I began to heal. I sorted out the pain with a lot of stretching and trips to a chiropractor, I began journaling, spent more time talking more openly about darker stuff with my close friends, spent more time with friends in general, left that job, began working on a new business that I love, scaled back my other volunteer work to focus on police reform, and chose to go head-first into the marriage counseling and not shy away from being honest. When I felt despairing or angry, I took action; I wrote a lot of letters to elected officials. We took a big Christmas trip abroad. I saw my brother at long last. And I made sure adults didn't have the power to drum their fear into my kids, too.

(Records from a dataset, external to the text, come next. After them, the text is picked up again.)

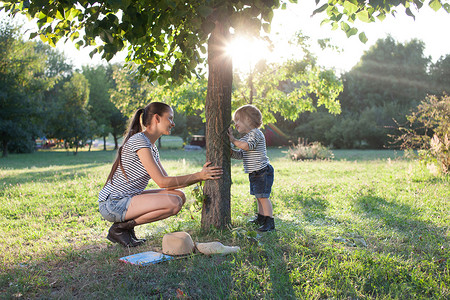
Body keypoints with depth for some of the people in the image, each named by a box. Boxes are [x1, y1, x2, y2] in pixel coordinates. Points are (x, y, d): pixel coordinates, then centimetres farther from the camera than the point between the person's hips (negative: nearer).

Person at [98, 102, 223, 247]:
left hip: (127, 199, 10)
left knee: (179, 195, 7)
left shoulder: (152, 148, 14)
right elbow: (162, 182, -19)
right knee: (174, 203, -22)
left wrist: (201, 176, 4)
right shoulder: (139, 141, -17)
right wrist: (198, 176, -14)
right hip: (113, 204, -10)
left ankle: (126, 225, 6)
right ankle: (120, 228, -8)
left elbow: (169, 183, 11)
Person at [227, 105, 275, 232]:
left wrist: (234, 140, -22)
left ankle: (270, 222, -7)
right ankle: (261, 218, 28)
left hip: (263, 171, -10)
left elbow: (247, 146, -29)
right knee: (259, 197, 17)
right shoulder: (246, 137, 19)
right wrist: (230, 151, 3)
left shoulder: (256, 133, -12)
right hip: (254, 173, 10)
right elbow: (240, 154, 16)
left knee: (263, 196, -10)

I made damn sure. 

I built us all back up; it was some epic Tetris.

Of course, there is no endpoint to this work once fear sets into your body. As with before the pandemic, I live with so much rage and dread about things happening now and things that are screaming at us that they're about to up-end what little comfort we currently have if we don't get our collective selves together. I loathe monomania. I love this world. I love the beautiful things we can do. I love my new business. I love the person I'm becoming in this marriage and my friends. I love the sunshine and the rain. I love the idea of this country, if not the likely future. I love chest openers.

And I love truth. Though the burden of this pandemic and pandemic response has not been shared equally, like everything in America, we have all been through a time. There is fear burrowed deep in our bodies now--on top of all kinds of other generational and personal trauma--and it has consequences. Our kids are trying to tell us this hard truth, but we haven't been listening; maybe because it's easier to go with the flow rather than push back on what's harming them or we want to deny that the fear exists in our bodies, too. My body is pretty blunt. I mess with it and it gives me pain. But I've come to see that's just one layer. Before the pandemic, I was a serious, semi-professional singer. I stopped singing in March 2020, though, and have only been able to sing a handful of times since. It's too hopeful an activity, to heave your breath up and down, to let go of enough emotion and worry to let the sound flow free. That's where my fear lives now.